For the record, since there are plenty of house rules here I will have to create some files for people; maybe on Google Docs, so that these rules I am talking about are accessible. So there's no rush.
Edit: as I mentioned before to Helaman, if you swapped DEX and CON here you could make a reasonable dwarf; dump INT to get more STR. Your STR won't be as good, but you will have a DEX bonus.
So only Str, Int and Wis can be reduced and only then they can be used to improve the Prime Req?
Note that having a high DEX is awesome for many classes and I'd be inclined to leave it there for most types of characters.
I probably wouldn't play a thief with this, as you usually want a decent CON generally, but my houseruled thief abilities would give you bonuses to lockpicking, traps (both from INT), and stealth (from WIS) with this array.
A magician, on the other hand, would be outstanding here. A magician with DEX 18 is great, because you spend most of your time throwing stuff like daggers and flasks of oil.
Also FYI I tinkered with what ability scores do a bit so some scores are more useful. INT gives you your initiative bonus, not DEX (on the grounds that you think fast). This also means that magicians have the chance to hide before everything gets ugly, which seemed like something they needed. INT also gives you bonus languages, as in the original game.
If you want a "fighter" type, you could play a dwarf. With CON as a prime requisite, you could swap CON and DEX with this array, and then suck points out of INT and WIS and put them into STR. It would probably leave you with all your other scores mediocre except CON and STR, but that's not so bad for a fighter.
Alternatively, a halfling is a more range-focused fighter type character. Hit points won't be great but your AC will be very good.
Are skills etc going to used from the Cyclopedia?
I developed a skill system based on the fast play pathfinder format, but it hardly ever comes up in a dungeon environment.
Is there an article or publication that lists the Mystaran faiths, "gods" or Immortals worshipped? Mystara confuses the hell out of me when it comes to religion.
They key difference between Mystara and other campaign worlds is that in the Mystaran pantheon, all the deities were once mortal beings of one kind or another. Some are ancient but others achieved immortality in recent history.
Immortals are aligned with one of five "spheres" which are transcendent states of being - not quite like planes, since they overlap, but sort of. The five spheres are the spheres of Time, Thought, Matter, Energy, and Entropy. Entropy is strictly chaotic but the rest are not aligned any one way. Most of the destructive, "evil" deities are from the sphere of entropy.
Overall, though, there is very little need for 1st level characters to worry about any of that, and the module is actually written with the assumption that no one is pledged to any one deity. Clerics don't need to have a patron deity as they draw their powers from the spheres rather than the immortals themselves (though eventually having a patron helps).
So generally I'd prefer that characters not worry about it too much, unless you are just looking for background.
HERE is a list of Mystaran deities as presented in D&D 3.5 format (it's a conversion).

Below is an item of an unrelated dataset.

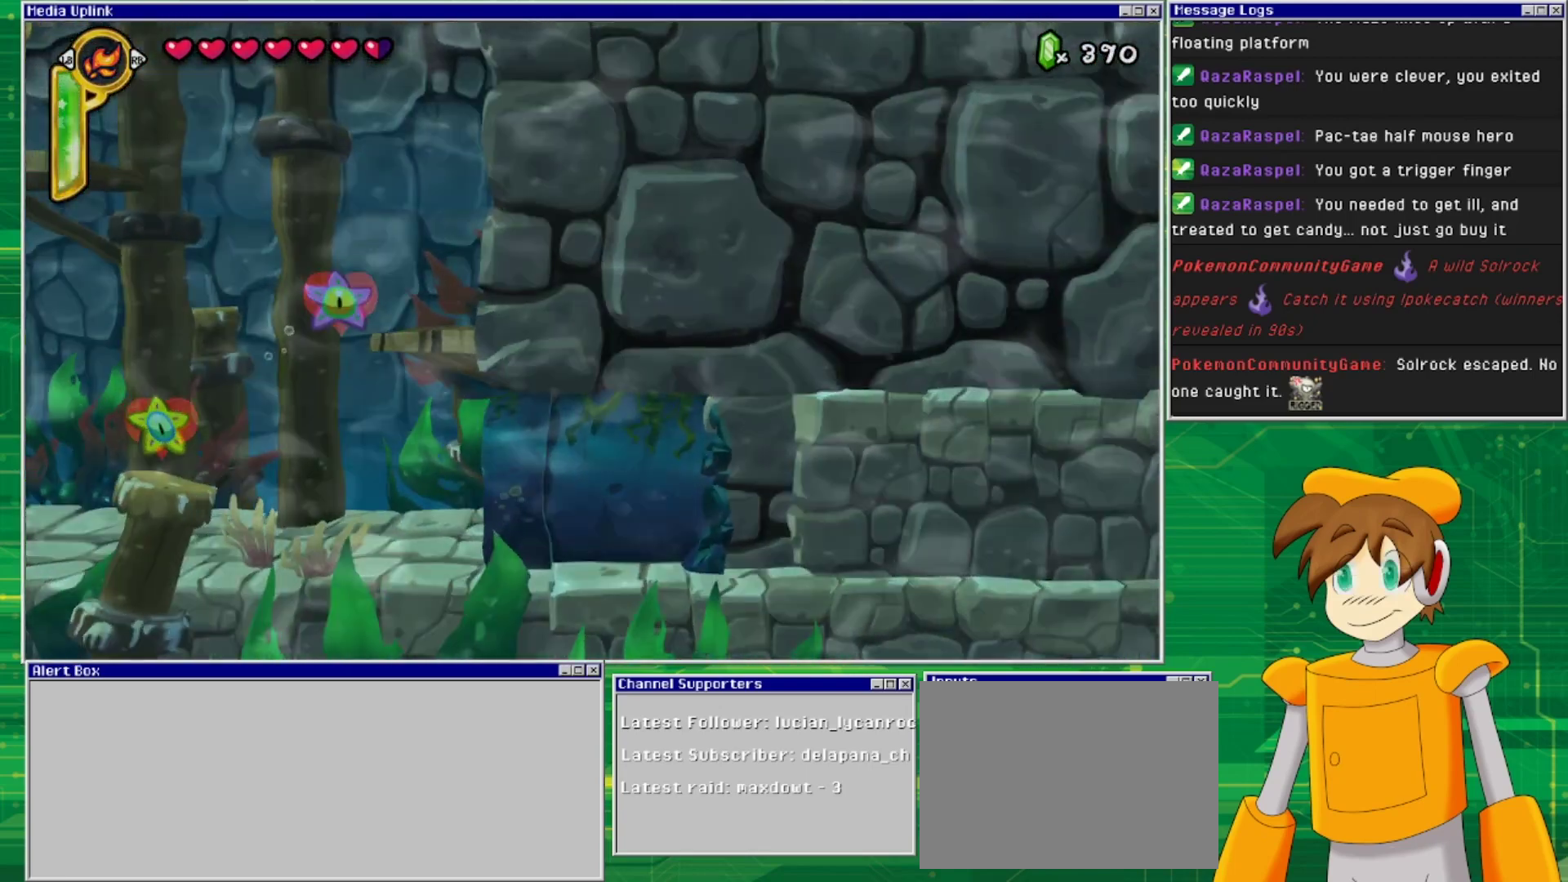
{"buttons": ["DPAD_RIGHT"], "events": []}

THIS looks promising but it's a 67 MB file. It isn't downloading very quickly right now... :( don't seem to have a very fast connection right now.
Black Dow wrote:
Will you be using the Mystara pantheons or home-brew gods??
For the record, the list of Immortals in Mystara is not supposed to be exhaustive, so likely a bit of both. However, clerics have no requirement to choose a patron deity at first level, and the way I am running it, they usually wouldn't.
The "Church of Thyatis" would be the traditional church that most Lawful PC clerics would belong to, but may deities are acknowledged in their pantheon.
Before you choose cleric though, remember rule #3 above:
* You may swap your highest ability score with the score of a prime requisite for your class if you wish.
So you can choose a class and then move that 16 over to a score that is the PRQ for the class. This is from BECMI (did not appear in B/X) and is intended to prevent people from being forced to play a character they don't want to play. It's also very handy when you need to replace a character in the party with a new one.
For the record, I also tinkered with the ability bonus table to be a bit more forgiving and also so that there is a value to have a prime requisite at any particular number (so there are no "dead" ability scores).
The start of the game assumes that the players have signed on as guards for a large caravan that is travelling through the desert.
Well... all right then...
Campaign setting I would use would be a homebrewed modification of Mystara that I call Arcania. I loved the original Known World but the original map had some problems and I didn't like the way they fixed them (TSR wanted to avoid a retcon). The original countries are all there but I moved some, added some, and increased the scale.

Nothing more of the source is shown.